The reality is that, if the Conservative Party plans to implement any tax changes – they would do so on 6 March. But the tax system has undergone a significant amount of upheaval over the past few years, and multiple U-turns in the wake of Kwasi Kwarteng’s mini-Budget in 2022 have left it hanging by a thread. 

Causing further upheaval by abolishing or making significant cuts to any taxes could see the system buckle under the pressure. With this in mind, if there is one thing I would like to see this spring, it is for simplification to be placed at the top of the tax agenda. 

Hold off with radical changes

Amid ongoing calls for tax reform, the key priority for many seems to be inheritance tax (IHT). While a tax that has always been viewed as unfair and punitive, the reality is that IHT brings in over £8bn a year to the Treasury’s coffers.

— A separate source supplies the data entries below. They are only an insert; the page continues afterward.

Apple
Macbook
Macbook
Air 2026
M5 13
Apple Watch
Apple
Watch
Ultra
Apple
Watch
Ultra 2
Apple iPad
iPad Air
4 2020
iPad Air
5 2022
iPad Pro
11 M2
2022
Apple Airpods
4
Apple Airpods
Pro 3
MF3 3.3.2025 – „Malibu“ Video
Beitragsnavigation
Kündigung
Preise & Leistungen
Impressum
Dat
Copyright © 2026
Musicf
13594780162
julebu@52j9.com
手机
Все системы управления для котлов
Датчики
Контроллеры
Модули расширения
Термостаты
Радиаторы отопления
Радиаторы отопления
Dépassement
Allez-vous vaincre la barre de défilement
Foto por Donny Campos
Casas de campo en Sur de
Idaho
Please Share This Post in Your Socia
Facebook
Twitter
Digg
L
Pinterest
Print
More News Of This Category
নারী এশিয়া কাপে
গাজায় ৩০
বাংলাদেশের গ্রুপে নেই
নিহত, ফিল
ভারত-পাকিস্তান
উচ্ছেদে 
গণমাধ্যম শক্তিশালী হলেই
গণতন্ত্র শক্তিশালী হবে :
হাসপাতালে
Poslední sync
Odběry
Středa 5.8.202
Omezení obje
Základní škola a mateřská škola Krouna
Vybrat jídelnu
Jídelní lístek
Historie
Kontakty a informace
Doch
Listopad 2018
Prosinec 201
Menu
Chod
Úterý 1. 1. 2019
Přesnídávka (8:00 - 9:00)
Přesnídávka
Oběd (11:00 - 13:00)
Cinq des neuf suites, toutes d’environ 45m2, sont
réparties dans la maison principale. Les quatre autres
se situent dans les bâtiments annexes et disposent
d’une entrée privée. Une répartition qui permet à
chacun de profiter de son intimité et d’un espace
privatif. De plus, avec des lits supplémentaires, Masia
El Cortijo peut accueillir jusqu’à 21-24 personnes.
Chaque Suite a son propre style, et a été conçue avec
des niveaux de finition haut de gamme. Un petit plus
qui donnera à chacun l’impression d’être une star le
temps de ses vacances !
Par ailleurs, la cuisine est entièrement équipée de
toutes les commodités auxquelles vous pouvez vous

If it is to be abolished, changes will have to be made to other taxes to replace this stream of income.

But now is not the time for significant reform – the UK economy fell into a recession at the end of last year, and government gross debt is approximately 100% of gross domestic product. If we’ve learnt anything from the disastrous upheaval of 2022, it is that the government should avoid any radical proposals at this point. 

In fact, if we have learnt anything from the past two years, it is that confusion does not breed confidence. The drastic tax changes we saw, and their subsequent reversals, made planning incredibly difficult for businesses and individuals alike, and for tax advisers it wasn’t much easier – I had to give one of my clients different advice three times in a single month.

We are at a point where the tax system is buckling under its own weight, and any further upheaval will, frankly, be more trouble than it is worth. If anything, we need to ensure simplicity is right at the heart of any future changes to our tax system – when the time is right to make them.

End the big freeze

While radical upheaval will do more harm than good – we also have to recognise the impact of the current tax burden on the wider population, which is currently at its highest level since the Second World War. 

The stealth tax raids that have been in play since 2021 have brought in billions for the Treasury. With personal tax thresholds frozen in place – and inflation having skyrocketed since – the costs have been quickly adding up for all taxpayers. Although originally forecast to bring in an additional £8bn of income a year once fully rolled out, rising inflation now means that the big freeze is expected to raise £40bn a year from 2027/28. 

Stealth taxes affect any and all taxpayers, and in a cost-of-living crisis, the burden for many is becoming too great. While we are in difficult times, and would have to approach any changes with care, we must also do what we can to lessen this burden on the taxpayer. 

By ending the big freeze to income tax, inheritance tax and capital gains tax, and allowing the thresholds to start to increase in line with inflation from this point on, we could offer those feeling the pressure a light at the end of the tunnel – without adding unnecessary complexity to the tax system.

Bring back the OTS

Like many of us in the sector, I found the abolition of the Office for Tax Simplification (OTS) a disappointing development. As an arm’s-length body, the OTS carried out detailed and valuable work since it was set up in 2010, offering insightful recommendations on how various aspects of the tax system could be made as simple and efficient as possible. 

Although the intention behind this has been to embed simplification into the heart of the government, we are yet to see any action on this to date. Additionally, as an independent body, the OTS helped bridge the gap between businesses, tax advisers, taxpayers and the government, allowing free and open discussion on the impact of often complex tax rules.

In my view, reinstating the OTS – or introducing a body that provides the same function – will be key in driving forward a simplified tax system in future. Not only would it ensure that simplicity is at the core of any tax policy, but it would also take on board soundings from those closest to the issue.

The year ahead is set to be full of uncertainty for many of us in the tax industry, as each political party prepares its manifesto for the general election. While it is unclear exactly what this year’s Spring Budget will include, it does present the Chancellor with the opportunity to set the wheels in motion to simplify the system. After all, the potential impact of any unnecessary upheaval could prove to be costly – as we saw back in 2022.